**WORK TO COMPLETE**. Reproduce verbatim the portion of the items below that opens with the line containing "scientific name: Fabriciana adippe" and closes with the line containing "scientific name: Koeleria macrantha", including both of those lines.

**DATA LINES**.
--*--

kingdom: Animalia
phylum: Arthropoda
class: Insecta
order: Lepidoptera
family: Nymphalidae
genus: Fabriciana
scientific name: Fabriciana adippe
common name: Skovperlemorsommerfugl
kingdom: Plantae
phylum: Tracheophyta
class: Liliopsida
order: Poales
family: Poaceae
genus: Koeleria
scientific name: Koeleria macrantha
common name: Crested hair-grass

--*--

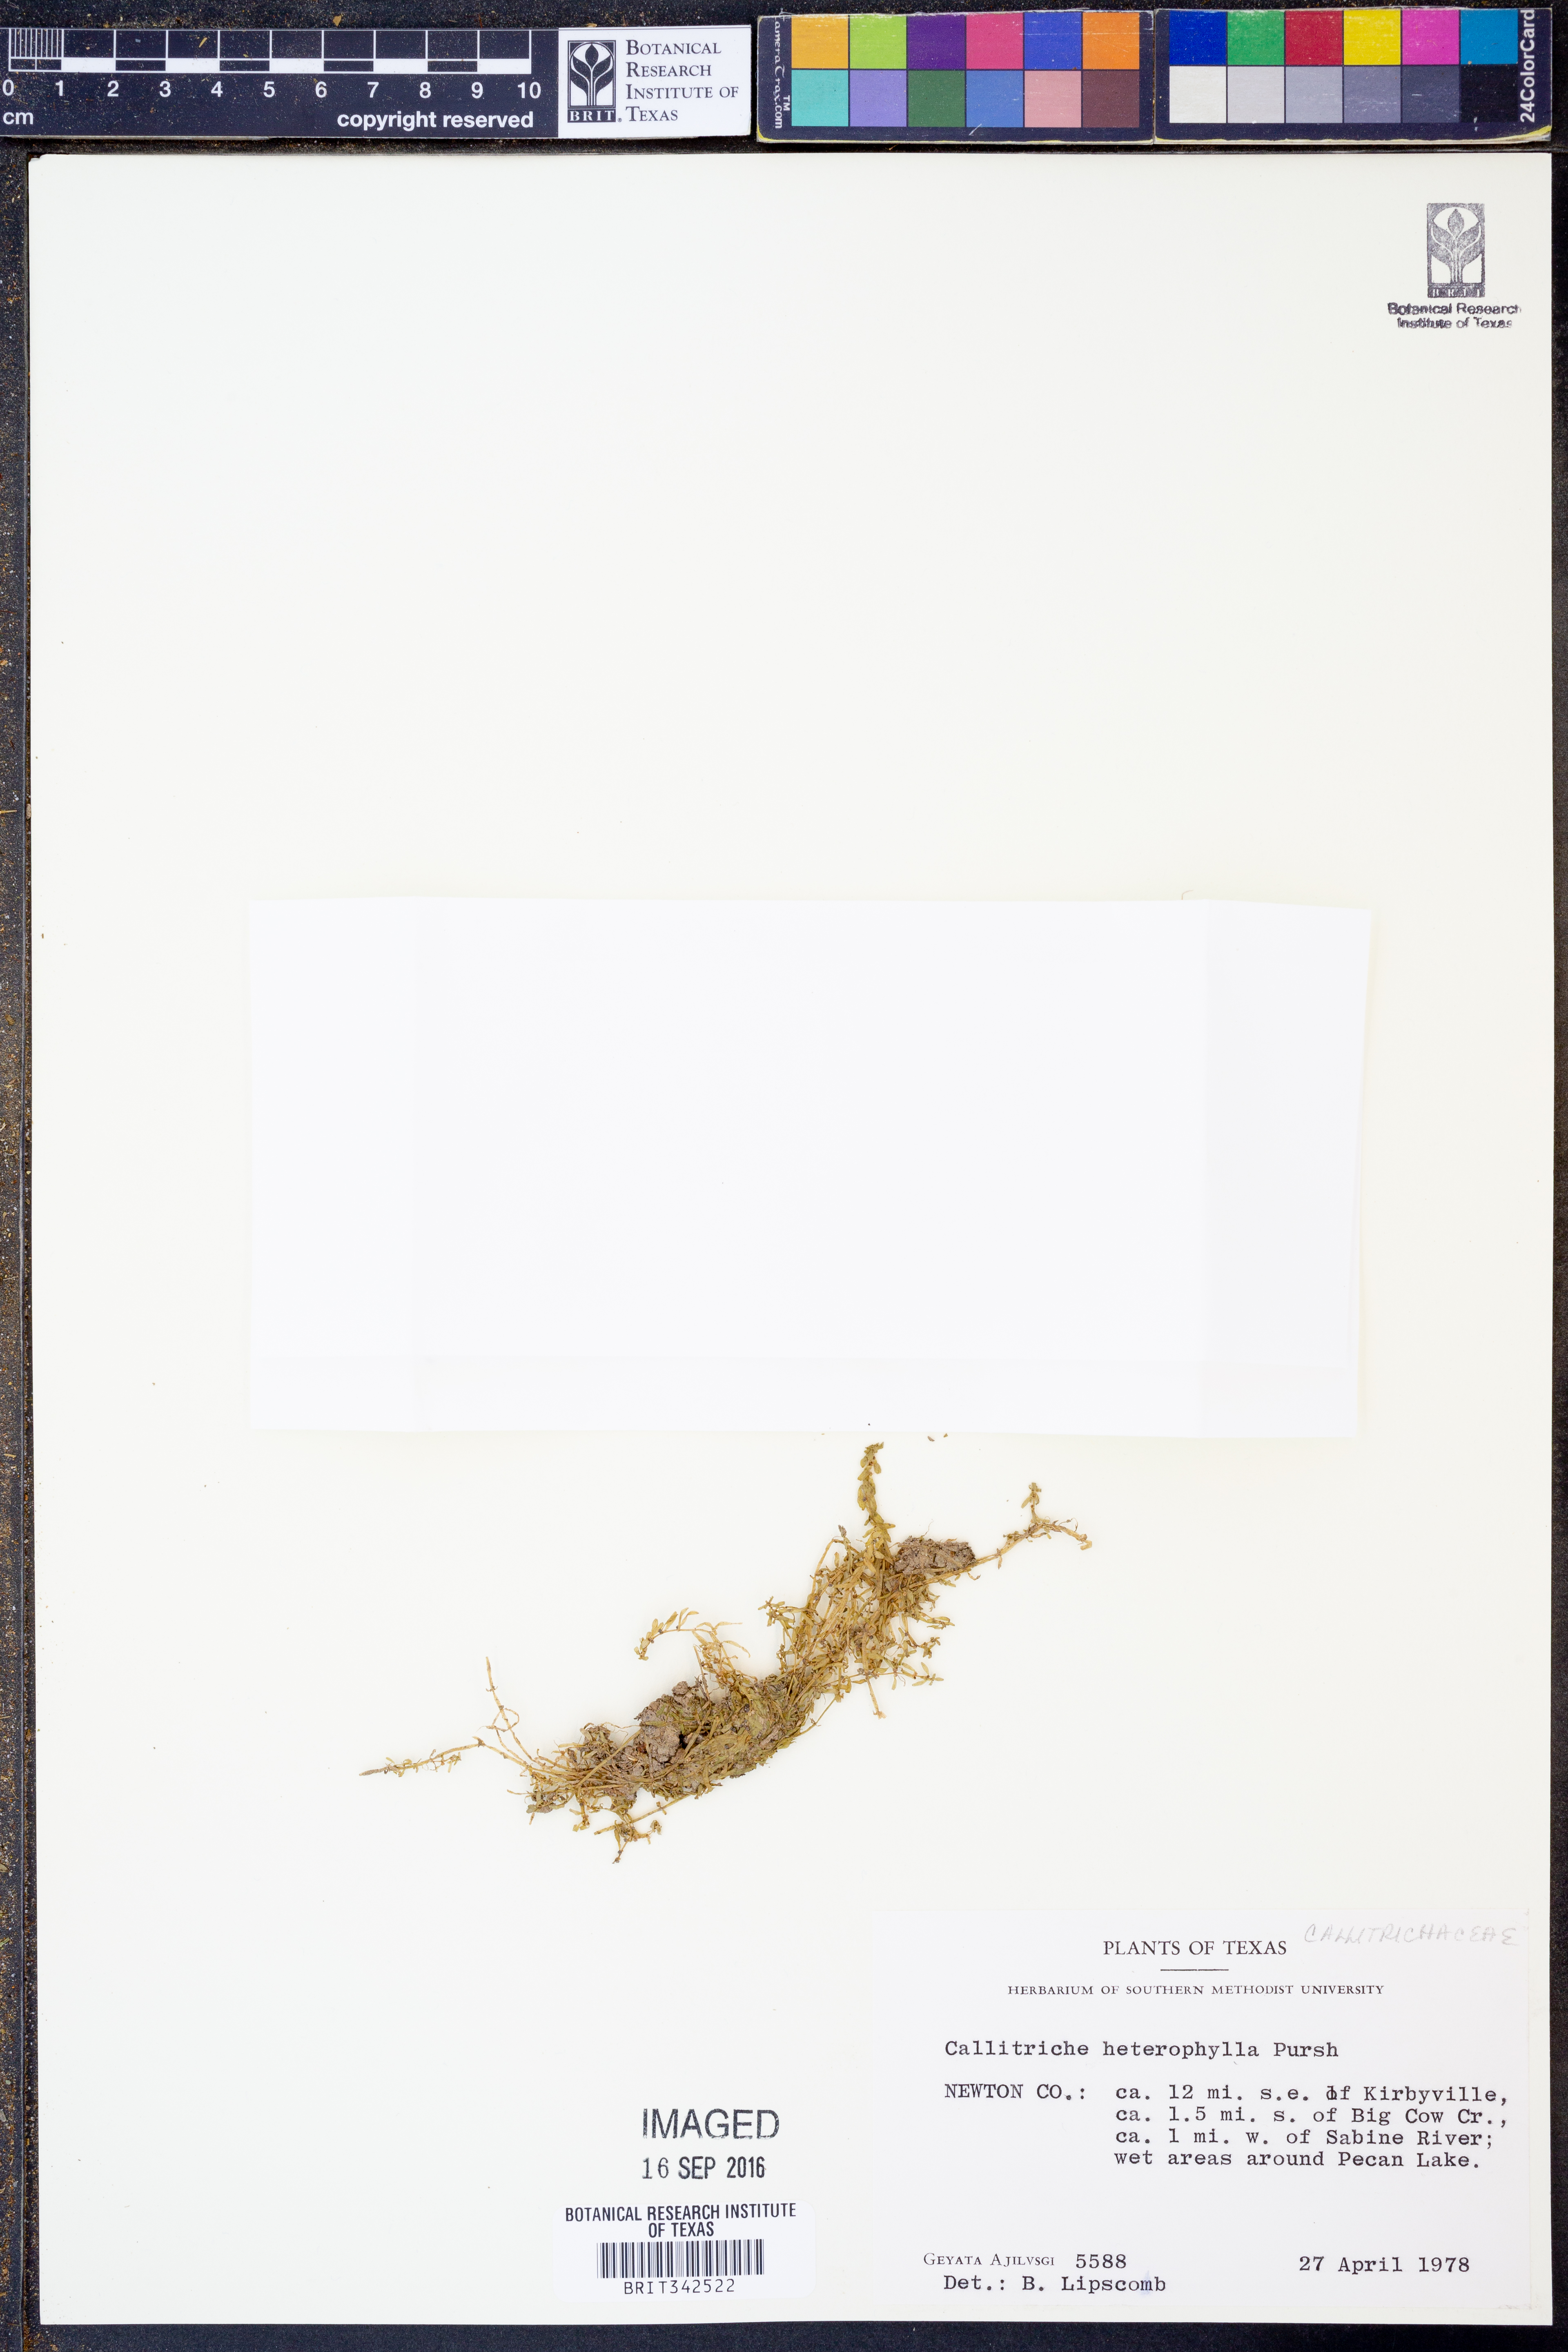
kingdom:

--*--

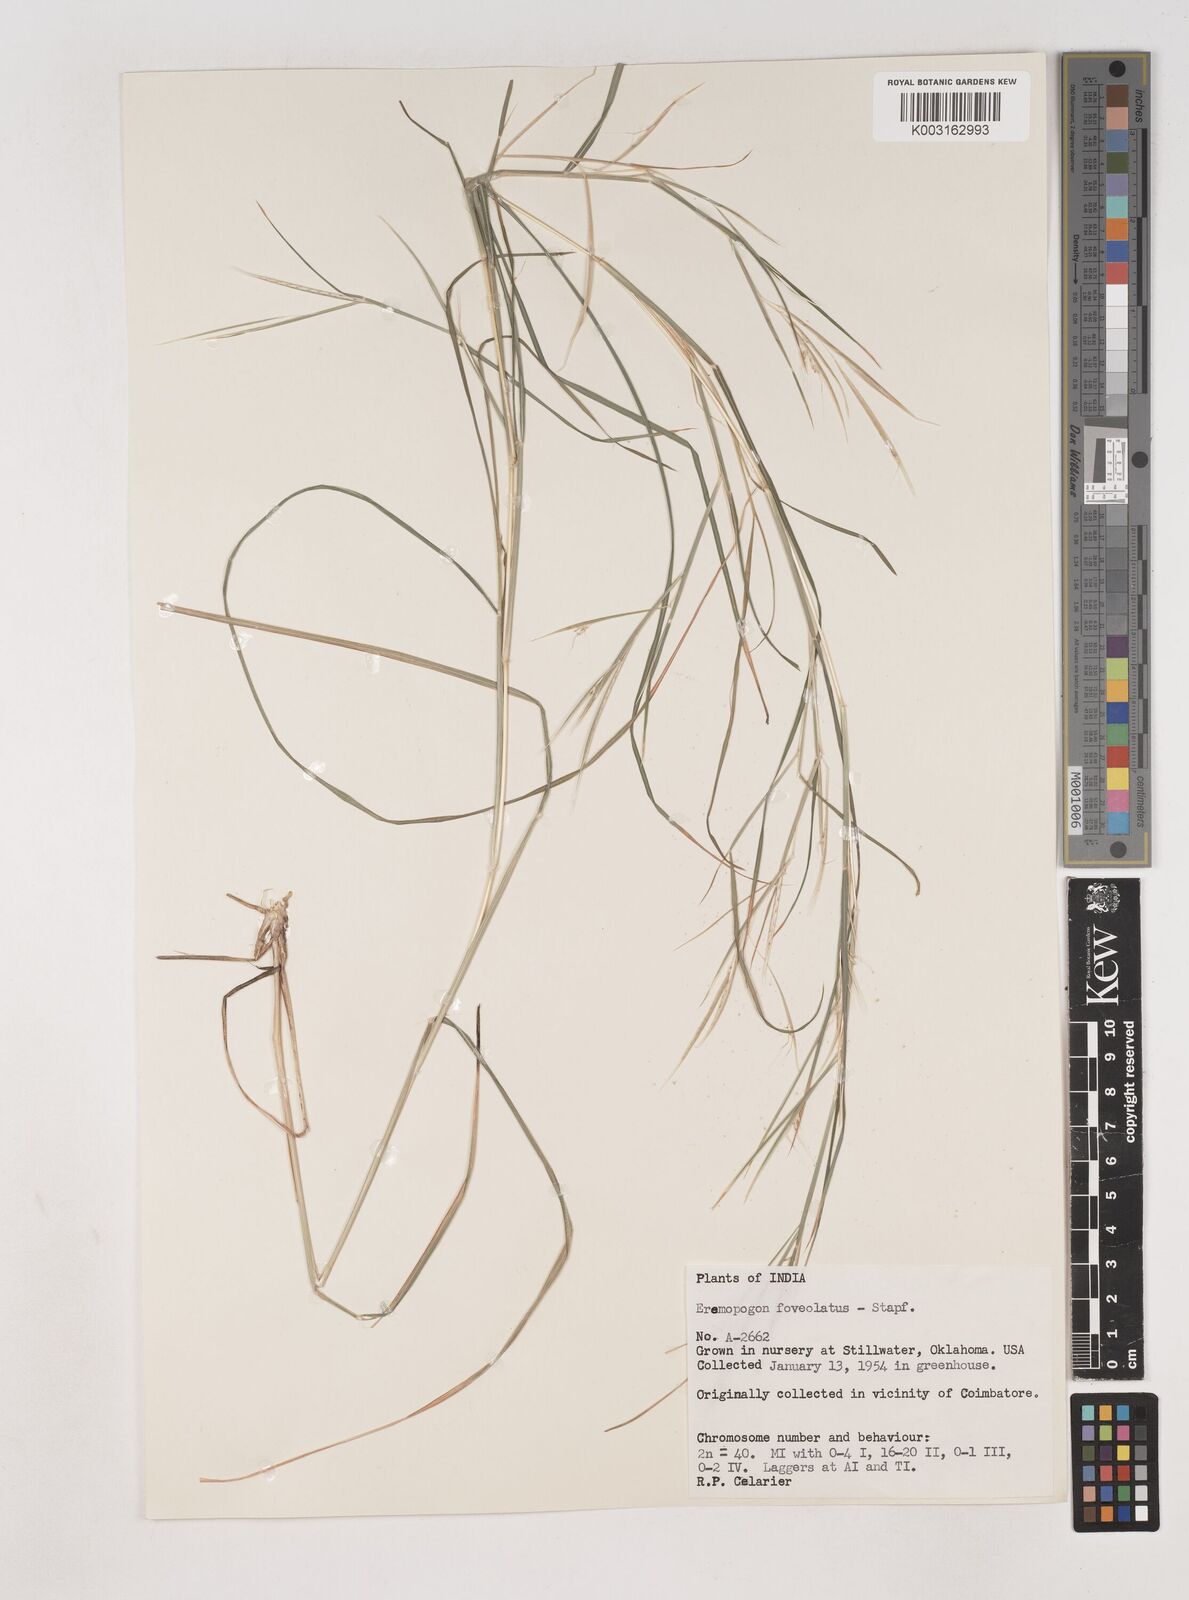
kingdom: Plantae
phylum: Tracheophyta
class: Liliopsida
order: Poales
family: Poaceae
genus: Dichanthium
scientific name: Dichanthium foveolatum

--*--

**EXERCISE OUTPUT**.
scientific name: Fabriciana adippe
common name: Skovperlemorsommerfugl
kingdom: Plantae
phylum: Tracheophyta
class: Liliopsida
order: Poales
family: Poaceae
genus: Koeleria
scientific name: Koeleria macrantha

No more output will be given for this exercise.